51 Par ailleurs, il convient de rappeler que, selon une jurisprudence bien établie, il ne suffit pas qu' une lettre ait été envoyée par une institution communautaire à son destinataire, en réponse à une demande formulée par ce dernier, pour qu' elle puisse être qualifiée de décision au sens de l' article 173 du traité, ouvrant ainsi la voie du recours en annulation (arrêt du Tribunal du 22 mai 1996, AITEC/Commission, T-277/94, Rec. p. II-0000, point 50).
52 Il résulte de ce qui précède que les conclusions des requérants tendant à l' annulation de la décision de la Commission prétendument contenue dans sa lettre du 7 février 1994 doivent être rejetées comme irrecevables. Dès lors que ces conclusions sont irrecevables, les conclusions visant à faire constater l' illégalité de la décision d' approbation sont également irrecevables (voir ci-dessus points 16 et 17).

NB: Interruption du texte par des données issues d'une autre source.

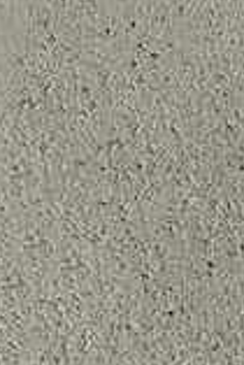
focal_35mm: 184
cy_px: -8
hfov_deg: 6.9
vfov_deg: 11.1
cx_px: 655
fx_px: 1866
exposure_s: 1/99
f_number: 1.8
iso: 125
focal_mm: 4.25
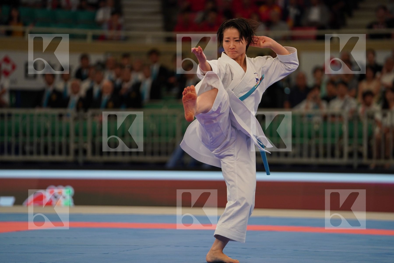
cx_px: 197
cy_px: 132
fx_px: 2036
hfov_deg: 11.1
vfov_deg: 7.4
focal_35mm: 186
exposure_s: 1/1000
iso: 1250
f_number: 2.8
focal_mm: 186
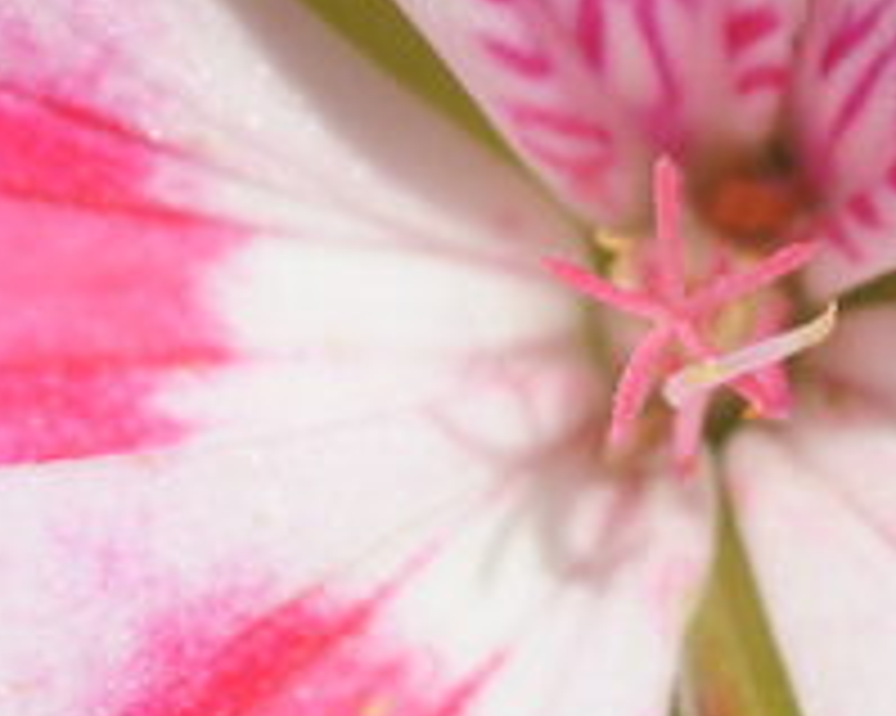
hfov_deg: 5.6
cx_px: 594
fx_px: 9224
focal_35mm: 348
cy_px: 344
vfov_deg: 4.4
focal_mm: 82
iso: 500
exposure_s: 1/320
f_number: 14
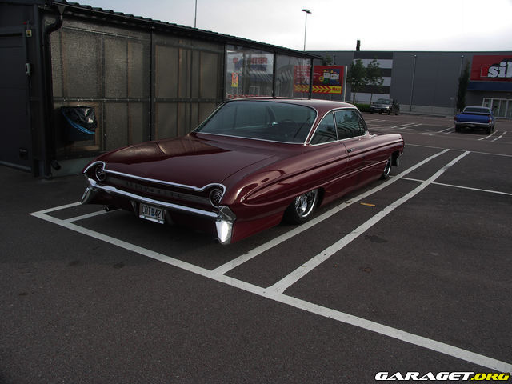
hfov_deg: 61.7
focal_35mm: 29
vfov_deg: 48.2
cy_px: 192
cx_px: 256
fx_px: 429
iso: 50
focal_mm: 7.6
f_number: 3.2
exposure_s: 1/160
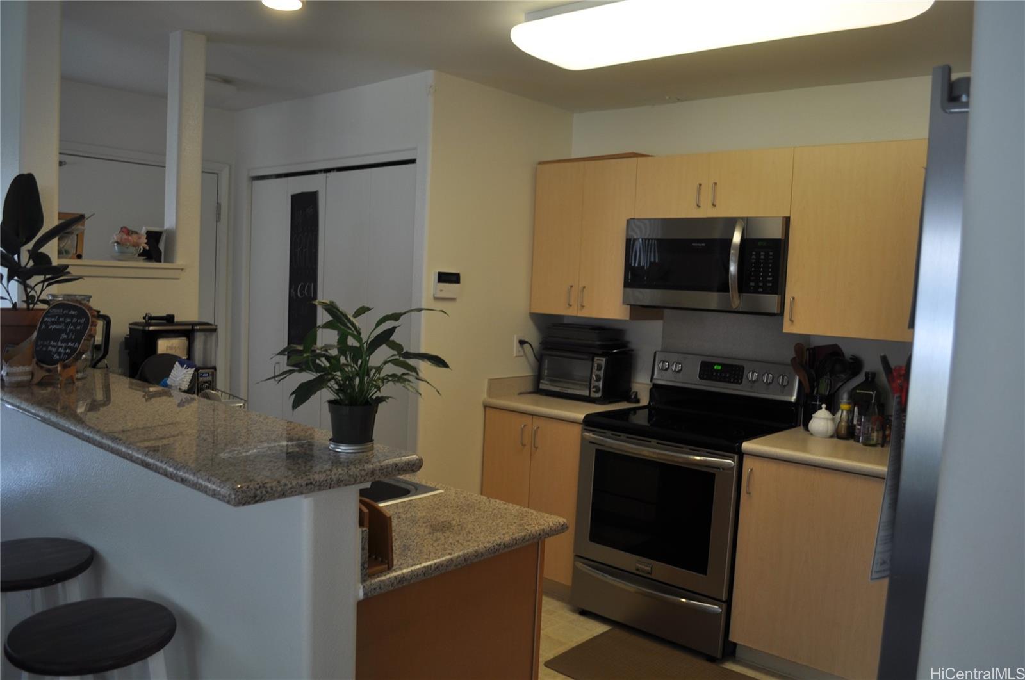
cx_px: 512
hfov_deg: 67.5
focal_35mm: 27
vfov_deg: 47.8
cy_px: 340
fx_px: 768
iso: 200
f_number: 3.5
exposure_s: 1/30
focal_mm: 18
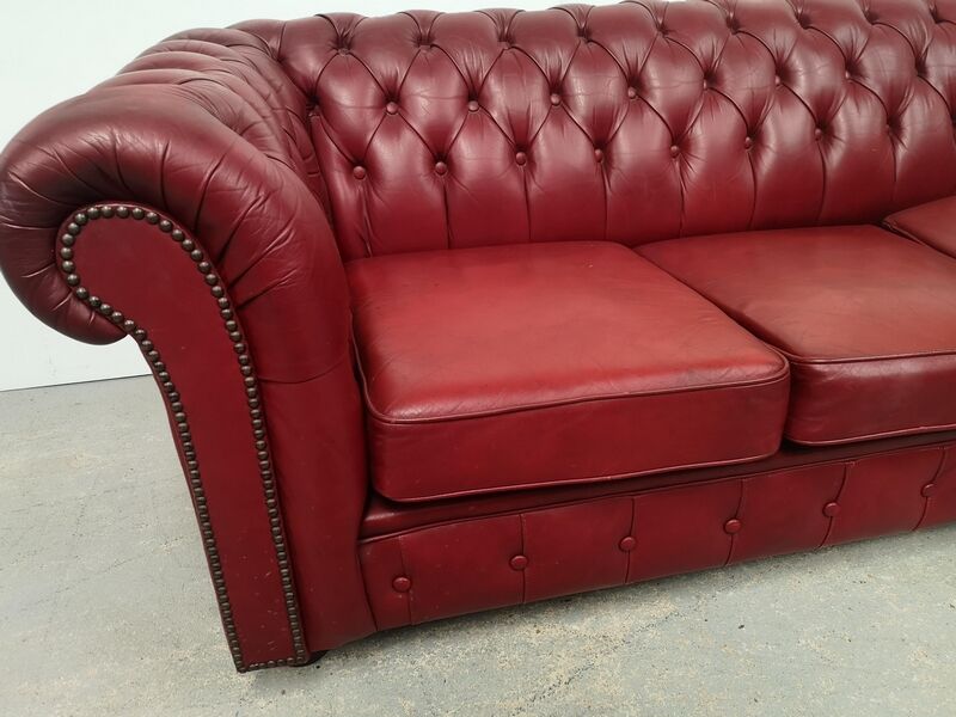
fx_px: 746
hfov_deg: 65.3
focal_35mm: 27
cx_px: 478
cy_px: 358
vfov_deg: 51.4
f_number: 1.8
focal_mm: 5.58
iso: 160
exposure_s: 1/33.3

53 Enfin, le Tribunal souligne que les requérants ont eu la possibilité de contester la légalité de l' aide litigieuse devant le juge néerlandais. Ils ont indiqué, dans leur réponse à la question écrite du Tribunal et lors de l' audience, qu' ils ont effectivement emprunté cette voie, mais que, devant le College van Beroep voor het Bedrijfsleven, ils ont seulement contesté la légalité de l' aide litigieuse au regard du droit national. N' ayant pas estimé opportun de mettre en cause, devant ce juge
national, la validité de la décision d' approbation au regard du droit communautaire, ils ont choisi de ne pas lui demander de poser, en vertu de l' article 177 du traité, une question préjudicielle à la Cour de justice en ce qui concerne cette validité. Dans ces circonstances, et contrairement à ce que soutiennent les requérants (voir ci-dessus point 32), la solution de la présente affaire n' a pas, en soi, pour effet de les priver de la possibilité de soumettre la légalité de l' aide litigieuse au
contrôle juridictionnel.
54 Il résulte de tout ce qui précède que le recours doit être déclaré irrecevable dans son ensemble.
Décisions sur les dépenses
Sur les dépens
55 Conformément à l' article 87, paragraphe 2, du règlement de procédure, la partie qui succombe est condamnée aux dépens, s' il est conclu en ce sens. Les requérants ayant succombé en leurs prétentions, il y a lieu, au regard des conclusions de la Commission, de les condamner aux dépens, y compris ceux exposés par Frima, celle-ci ayant formulé des conclusions en ce sens. Salt Union, SWS et VDS supporteront leurs propres dépens.
Dispositif
Par ces motifs,
LE TRIBUNAL (troisième chambre élargie)
déclare et arrête:
1) Le recours est rejeté comme irrecevable.
2) Les requérants sont condamnés aux dépens, y compris ceux exposés par Frima BV.
3) Salt Union Ltd, Suedwestdeutsche Salzwerke AG et Verein Deutsche Salzindustrie eV supporteront leurs propres dépens.